State the count of lines below featuring the word "ICMS", and write nothing further.
::::
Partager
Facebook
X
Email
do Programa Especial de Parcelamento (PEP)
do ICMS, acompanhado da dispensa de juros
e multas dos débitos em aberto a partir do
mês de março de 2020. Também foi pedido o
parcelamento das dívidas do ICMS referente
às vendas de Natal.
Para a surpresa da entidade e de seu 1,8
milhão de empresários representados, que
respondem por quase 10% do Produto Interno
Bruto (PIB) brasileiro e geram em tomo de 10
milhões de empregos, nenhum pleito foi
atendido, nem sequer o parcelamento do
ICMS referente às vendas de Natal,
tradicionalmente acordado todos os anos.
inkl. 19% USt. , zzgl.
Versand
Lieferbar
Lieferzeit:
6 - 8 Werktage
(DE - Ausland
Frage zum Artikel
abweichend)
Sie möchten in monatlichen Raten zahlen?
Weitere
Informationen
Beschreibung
::::
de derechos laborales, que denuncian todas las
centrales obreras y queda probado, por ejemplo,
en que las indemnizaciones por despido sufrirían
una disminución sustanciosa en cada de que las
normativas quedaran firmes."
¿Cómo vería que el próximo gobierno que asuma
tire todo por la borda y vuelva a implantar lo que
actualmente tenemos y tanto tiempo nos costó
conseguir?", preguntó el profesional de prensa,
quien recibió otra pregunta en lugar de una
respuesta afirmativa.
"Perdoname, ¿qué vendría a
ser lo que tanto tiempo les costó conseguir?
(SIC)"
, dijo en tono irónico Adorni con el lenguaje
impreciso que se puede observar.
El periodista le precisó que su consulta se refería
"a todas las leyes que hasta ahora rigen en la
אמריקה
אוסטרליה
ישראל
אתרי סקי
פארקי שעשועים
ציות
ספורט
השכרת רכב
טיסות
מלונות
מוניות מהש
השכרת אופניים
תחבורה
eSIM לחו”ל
::::
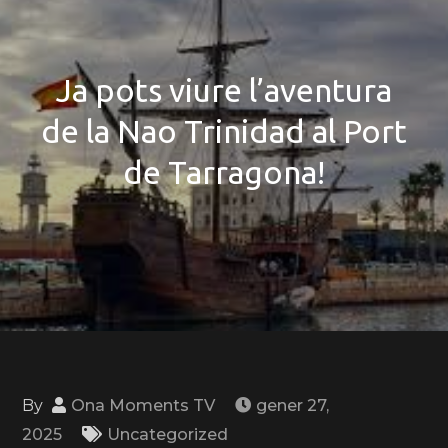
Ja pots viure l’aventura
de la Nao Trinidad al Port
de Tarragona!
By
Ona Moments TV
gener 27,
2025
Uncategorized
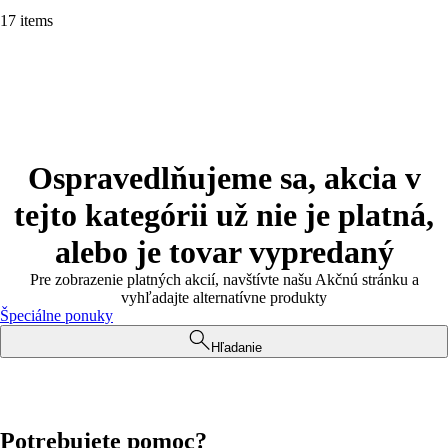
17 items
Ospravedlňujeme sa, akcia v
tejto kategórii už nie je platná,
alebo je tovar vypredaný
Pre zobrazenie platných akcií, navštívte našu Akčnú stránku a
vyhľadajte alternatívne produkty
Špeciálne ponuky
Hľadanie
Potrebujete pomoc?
::::
- Answer box -
3